Research Group Jana Ellegast


Acute myeloid leukemia (AML), sarcoma, inflammatory signaling, target discovery, tumor environment


We study inflammation in cancer cells and their environment with a primary interest in leukemia and sarcoma, dissecting cancer biology to leverage inflammatory signaling in informed treatment strategies ultimately.

Mission statement

We aspire to exploit inflammatory signaling to discover mechanistically informed novel treatment strategies that improve the treatments and outcomes for patients with acute myeloid leukemia and sarcoma.

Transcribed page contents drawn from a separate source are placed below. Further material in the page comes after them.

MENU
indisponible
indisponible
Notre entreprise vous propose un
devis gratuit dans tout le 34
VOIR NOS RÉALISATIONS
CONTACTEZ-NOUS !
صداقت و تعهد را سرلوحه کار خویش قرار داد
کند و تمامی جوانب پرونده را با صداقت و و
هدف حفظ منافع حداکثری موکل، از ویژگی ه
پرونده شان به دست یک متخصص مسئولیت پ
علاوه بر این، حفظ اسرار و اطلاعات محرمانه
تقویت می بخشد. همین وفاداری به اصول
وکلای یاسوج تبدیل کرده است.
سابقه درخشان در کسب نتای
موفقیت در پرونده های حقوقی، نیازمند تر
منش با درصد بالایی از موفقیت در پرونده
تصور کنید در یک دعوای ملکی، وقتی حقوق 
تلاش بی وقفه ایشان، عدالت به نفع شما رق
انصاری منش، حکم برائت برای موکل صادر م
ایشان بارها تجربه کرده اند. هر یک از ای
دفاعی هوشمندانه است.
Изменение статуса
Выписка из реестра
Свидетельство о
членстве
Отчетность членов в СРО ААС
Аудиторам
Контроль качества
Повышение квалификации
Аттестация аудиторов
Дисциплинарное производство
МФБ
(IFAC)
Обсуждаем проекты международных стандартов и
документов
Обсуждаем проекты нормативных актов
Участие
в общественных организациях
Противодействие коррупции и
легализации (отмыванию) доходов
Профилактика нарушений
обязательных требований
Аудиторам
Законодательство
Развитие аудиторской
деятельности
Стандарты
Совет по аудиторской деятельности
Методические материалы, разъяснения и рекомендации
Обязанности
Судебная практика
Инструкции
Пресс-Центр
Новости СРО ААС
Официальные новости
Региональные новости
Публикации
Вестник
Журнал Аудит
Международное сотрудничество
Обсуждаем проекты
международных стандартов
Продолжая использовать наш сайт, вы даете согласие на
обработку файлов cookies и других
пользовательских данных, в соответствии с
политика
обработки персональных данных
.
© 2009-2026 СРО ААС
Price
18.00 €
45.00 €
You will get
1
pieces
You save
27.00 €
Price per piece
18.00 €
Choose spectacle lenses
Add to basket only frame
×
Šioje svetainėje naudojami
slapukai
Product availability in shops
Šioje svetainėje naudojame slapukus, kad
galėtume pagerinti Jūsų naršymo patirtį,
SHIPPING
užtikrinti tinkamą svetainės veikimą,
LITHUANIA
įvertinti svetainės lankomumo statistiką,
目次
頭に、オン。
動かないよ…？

Dr. William Coley, considered the father of cancer immunotherapy, first injected a bone sarcoma with live streptococci over 130 years. Today, cancer immunotherapies have revolutionized treatment options for patients with numerous malignancies. Nevertheless, sarcoma and acute myeloid leukemia (AML) have not reaped the same benefits. Leukemia cells, however, are immune cells gone awry. In contrast to traditional immunotherapies, our research deciphers the role of cell-intrinsic inflammation: AML blasts depend on tight regulation of cell-intrinsic inflammation, and thus perturbation of this critical balance can be exploited as cell-intrinsic, self-directed immunotherapy (Ellegast et al. Cancer Discovery 2022). This discovery identifies acute hyper-inflammation as a vulnerability of leukemia cells, exemplifies its therapeutic potential, and guides future research. Deficient inflammation can also be detrimental to a leukemia cell, highlighting unbalanced inflammatory signaling as a key vulnerability in AML. While there is a need for more granular understanding to realize its translational potential, we have discovered and validated that some sarcoma types are equally susceptible to the perturbation of specific inflammatory pathways. My group’s research thus exploits inflammatory signaling as mechanistically informed transformative treatment strategies in AML and sarcoma.